Why does not the Nsight systems work well?

Could you tell me how to get profiler information using Nsight systems on Linux system ?

I compiled the following source code and typed as follows in order to get profiler.
As you know, “loop1” was called many times. However the Nsight systems seems to get profiler information just only one time.
I don’t understand why the Nsight systems get profiler information just only one time.
Could you let me know why and how to get profiler information for “loop1” without modifying source code ?

% nsys profile -t openacc,nvtx --capture-range=nvtx --nvtx-capture=“loop1” --env-var=NSYS_NVTX_PROFILER_REGISTER_ONLY=0 ./laplace2

** NVTX Range Summary (nvtx_sum):

±---------±-----------------±----------±----------±----------±----------±----------±-------------±--------±------+
| Time (%) | Total Time (sec) | Instances | Avg (sec) | Med (sec) | Min (sec) | Max (sec) | StdDev (sec) | Style | Range |
±---------±-----------------±----------±----------±----------±----------±----------±-------------±--------±------+
| 100.0 | 0.0116 | 1 | 0.0116 | 0.0116 | 0.0116 | 0.0116 | 0.0000 | PushPop | loop1 |
±---------±-----------------±----------±----------±----------±----------±----------±-------------±--------±------+

program laplace
!
! Copyright 2013 SofTek Kato
!
#if defined(_NVTX_)
  use nvtx
#endif
implicit none
integer(4) :: rc
integer(4) :: nn, nm
integer(4) :: n, m, iter, iter_max, i, j, k

parameter(nn=16384)
parameter(nm=16384)

real (kind=8) :: tol   = 1.0d-6
real (kind=8) :: error = 1.0d0
real (kind=8), dimension (:,:) :: A (nn,nm)
real (kind=8), dimension (:,:) :: Anew(nn,nm)

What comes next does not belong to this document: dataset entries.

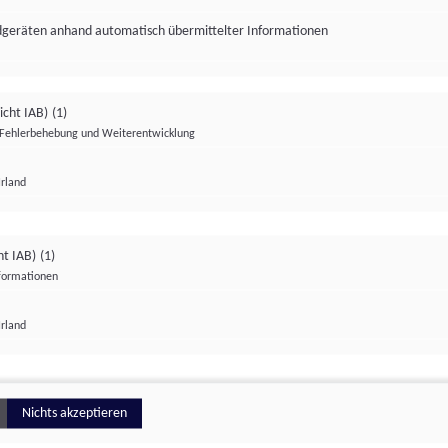
ndgeräten anhand automatisch übermittelter Informationen
icht IAB)
(1)
Fehlerbehebung und Weiterentwicklung
Irland
Impressum
Datenschutzerklärung
Datenschutzeinstellungen
ht IAB)
(1)
nformationen
Irland
ionell
Nichts akzeptieren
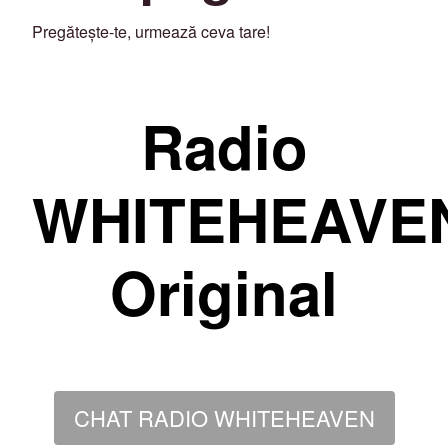
Pregătește-te, urmează ceva tare!
Radio
WHITEHEAVE
Original
CHAT RADIO WHITEHEAVEN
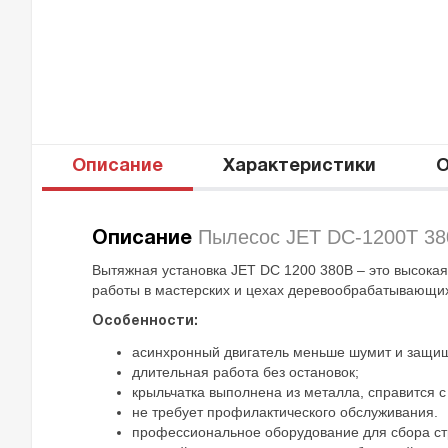
Описание
Характеристики
О
Пылесос JET DC-1200T 3
Описание
Вытяжная установка JET DC 1200 380В – это высока
работы в мастерских и цехах деревообрабатывающих
Особенности:
асинхронный двигатель меньше шумит и защищ
длительная работа без остановок;
крыльчатка выполнена из металла, справится с
не требует профилактического обслуживания.
профессиональное оборудование для сбора ст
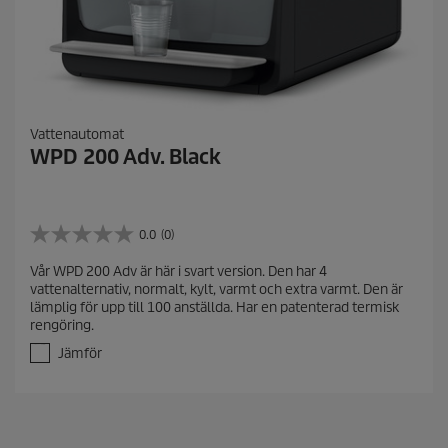
Vattenautomat
WPD 200 Adv. Black
0.0
(0)
0
.
Vår WPD 200 Adv är här i svart version. Den har 4
0
vattenalternativ, normalt, kylt, varmt och extra varmt. Den är
a
lämplig för upp till 100 anställda. Har en patenterad termisk
v
rengöring.
5
s
Jämför
t
j
ä
r
n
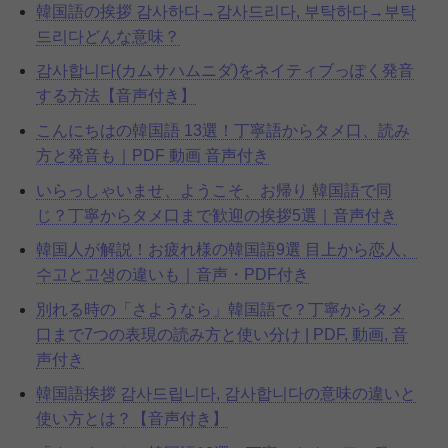
韓国語の挨拶 감사하다→감사드리다, 부탁하다→부탁
드리다どんな意味？
감사합니다(カムサハムニダ)をネイティブっぽく発音
する方法【音声付き】
こんにちはの韓国語 13選！丁寧語からタメ口、読み
方と発音も｜PDF 動画 音声付き
いらっしゃいませ、ようこそ、お帰り 韓国語で同
じ？丁寧からタメ口まで歓迎の挨拶5選｜音声付き
韓国人が解説！お疲れ様の韓国語9選 目上から恋人、
수고と고생の違いも｜音声・PDF付き
別れる時の「さようなら」韓国語で？丁寧からタメ
口まで7つの表現の読み方と使い分け | PDF, 動画, 音
声付き
韓国語挨拶 감사드립니다, 감사합니다の意味の違いと
使い方とは？【音声付き】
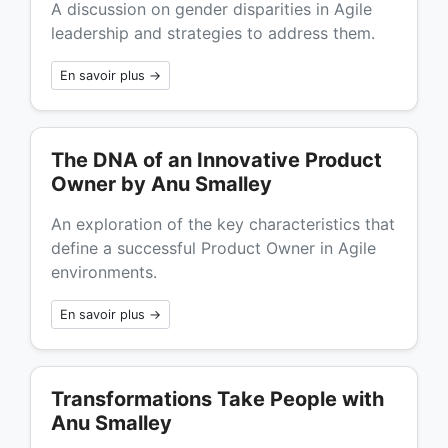
A discussion on gender disparities in Agile
leadership and strategies to address them.
En savoir plus →
The DNA of an Innovative Product
Owner by Anu Smalley
An exploration of the key characteristics that
define a successful Product Owner in Agile
environments.
En savoir plus →
Transformations Take People with
Anu Smalley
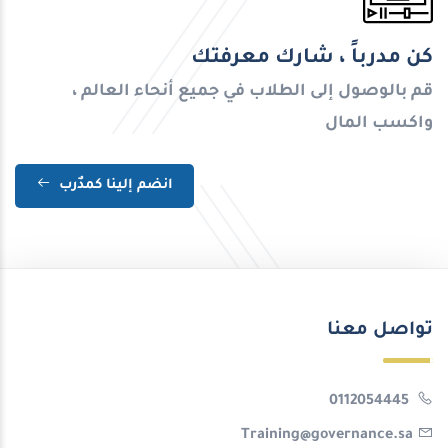
كن مدرباً ، شارك معرفتك
قم بالوصول إلى الطلاب في جميع أنحاء العالم ،
واكسب المال
انضم إلينا كمدٌرب
تواصل معنا
0112054445
Training@governance.sa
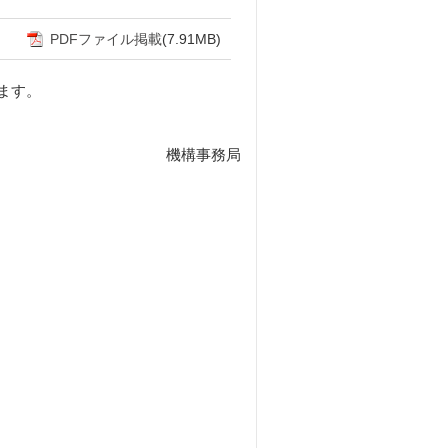
PDFファイル掲載
(7.91MB)
ます。
機構事務局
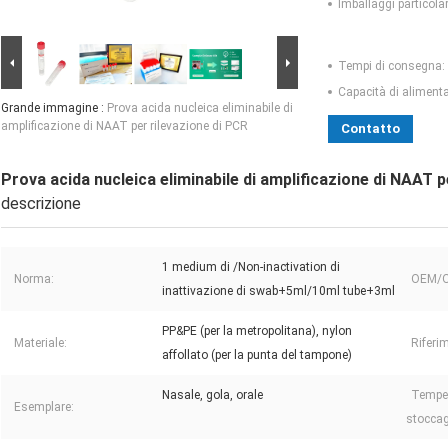
Imballaggi particolar
Tempi di consegna:
Capacità di aliment
Grande immagine :
Prova acida nucleica eliminabile di
amplificazione di NAAT per rilevazione di PCR
Contatto
Prova acida nucleica eliminabile di amplificazione di NAAT p
descrizione
1 medium di /Non-inactivation di
Norma:
OEM/
inattivazione di swab+5ml/10ml tube+3ml
PP&PE (per la metropolitana), nylon
Materiale:
Riferi
affollato (per la punta del tampone)
Nasale, gola, orale
Temper
Esemplare:
stoccag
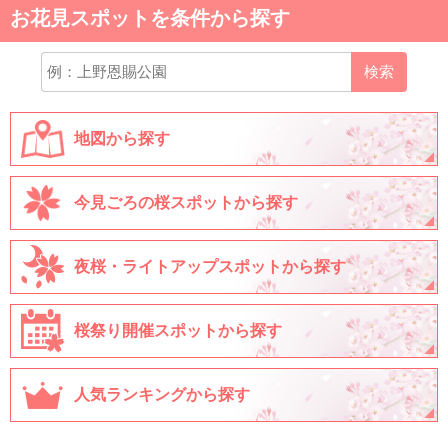
お花見スポットを条件から探す
検索
地図から探す
今見ごろの桜スポットから探す
夜桜・ライトアップスポットから探す
桜祭り開催スポットから探す
人気ランキングから探す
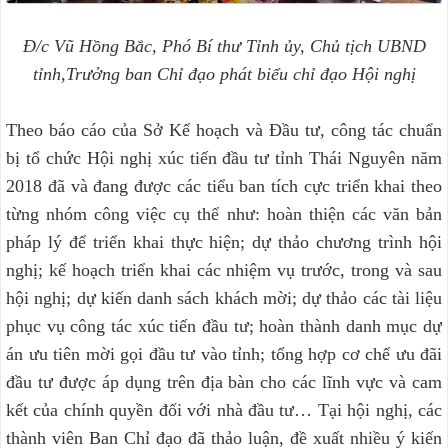
Đ/c Vũ Hồng Bắc, Phó Bí thư Tỉnh ủy, Chủ tịch UBND
tỉnh,
Trưởng ban Chỉ đạo phát biểu chỉ đạo Hội nghị
Theo báo cáo của Sở Kế hoạch và Đầu tư, công tác chuẩn
bị tổ chức Hội nghị xúc tiến đầu tư tỉnh Thái Nguyên năm
2018 đã và đang được các tiểu ban tích cực triển khai theo
từng nhóm công việc cụ thể như: hoàn thiện các văn bản
pháp lý để triển khai thực hiện; dự thảo chương trình hội
nghị; kế hoạch triển khai các nhiệm vụ trước, trong và sau
hội nghị; dự kiến danh sách khách mời; dự thảo các tài liệu
phục vụ công tác xúc tiến đầu tư; hoàn thành danh mục dự
án ưu tiên mời gọi đầu tư vào tỉnh; tổng hợp cơ chế ưu đãi
đầu tư được áp dụng trên địa bàn cho các lĩnh vực và cam
kết của chính quyền đối với nhà đầu tư… Tại hội nghị, các
thành viên Ban Chỉ đạo đã thảo luận, đề xuất nhiều ý kiến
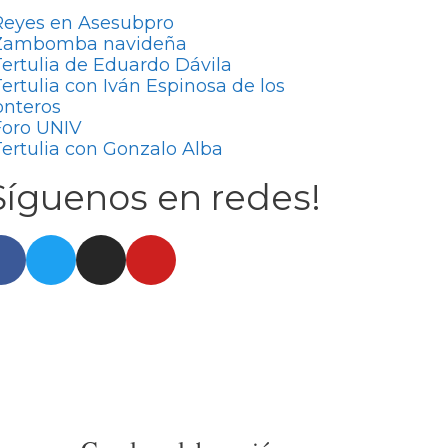
eyes en Asesubpro
ambomba navideña
ertulia de Eduardo Dávila
ertulia con Iván Espinosa de los
nteros
oro UNIV
ertulia con Gonzalo Alba
Síguenos en redes!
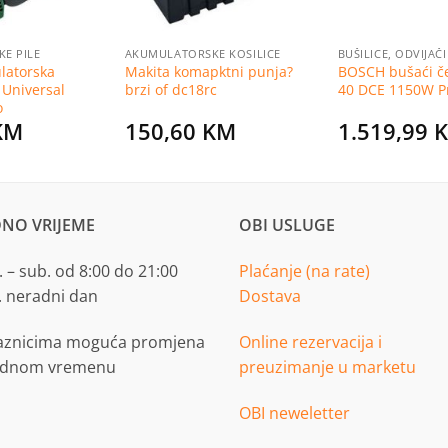
E PILE
AKUMULATORSKE KOSILICE
BUŠILICE, ODVIJAČI
latorska
Makita komapktni punja?
BOSCH bušaći če
 Universal
brzi of dc18rc
40 DCE 1150W Pr
o
KM
150,60
KM
1.519,99
NO VRIJEME
OBI USLUGE
 – sub. od 8:00 do 21:00
Plaćanje (na rate)
. neradni dan
Dostava
aznicima moguća promjena
Online rezervacija i
adnom vremenu
preuzimanje u marketu
OBI neweletter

! Elapsed time function initialized -- SofTek
integer ic, icr, icm
real*8 cpu0, cpu1, elapsed, t_ac
real*8   second
external second

call system_clock(ic,icr,icm)
t_ac= 1.0/real(icr,8)
print '(1x,a,e10.5)','Time measurement accuracy : ',t_ac
!
n = nn
m = nm
iter_max = 1000

A    = 0.0d0
Anew = 0.0d0
cpu0 = second()
do i = 1,n
   do j = 1, n
      A(0, j)    = 1.0d0
      Anew(0, j) = 1.0d0
   end do
end do
cpu1 = second()
elapsed = (cpu1 -cpu0) * t_ac
print *, "Jacobi relaxation Calculation:", n," x ", m, "mesh"
print *, "Initial : ",elapsed, "sec"

cpu0 = second()
iter = 0
#if defined(_NVTX_)
rc = nvtxRangePush("main_loop")
#endif
!$acc data copy(A), create(Anew)
do while ( iter .le. iter_max-1 .and. error .gt. tol )

   error =0.d0
#if defined(_NVTX_)
   rc = nvtxRangePush("loop1")
#endif
!$acc kernels
   do j = 2, m-1
      do i = 2, n-1
         Anew(i,j) = 0.25 * ( A(i,j+1) + A(i,j-1) &
              + A(i-1,j) + A(i+1,j) )
         error = max(error, abs(Anew(i,j) - A(i,j)))
      end do
   end do
!$acc end kernels
#if defined(_NVTX_)
   rc = nvtxRangePop()
#endif
#if defined(_NVTX_)
   rc = nvtxRangePush("loop2")
#endif
!$acc kernels
   do j = 2, m-1
      do i = 2, n-1
         A(i,j) = Anew(i,j)
      end do
   end do
!$acc end kernels
#if defined(_NVTX_)
   rc = nvtxRangePop()
#endif
   if ( mod (iter,100) == 0 ) print *, iter, error
   iter = iter + 1

end do
!$acc end data
#if defined(_NVTX_)
rc = nvtxRangePop()
#endif
cpu1 = second()

! Printout Elapsed time (SofTek)

elapsed = (cpu1 -cpu0) * t_ac
print *, "total : ",elapsed, "sec"

end program

function second() result(rtime)
  implicit none
!
  integer :: ic,ir,im
  real(8) :: rtime
!
  call system_clock(ic,ir,im)
!
  rtime= real(ic,8)
!
  return
end function second

By default --capture-range only collects from the first marked range. If you wish to collect multiple ranges, you will need to use the capture-range-end repeat option. See User Guide — nsight-systems 2023.4.1 documentation (direct link to the profiling options, the Forum software just changes the visible string)

Dear hwilper-san,

Thank you for your reply. Okay, I will try.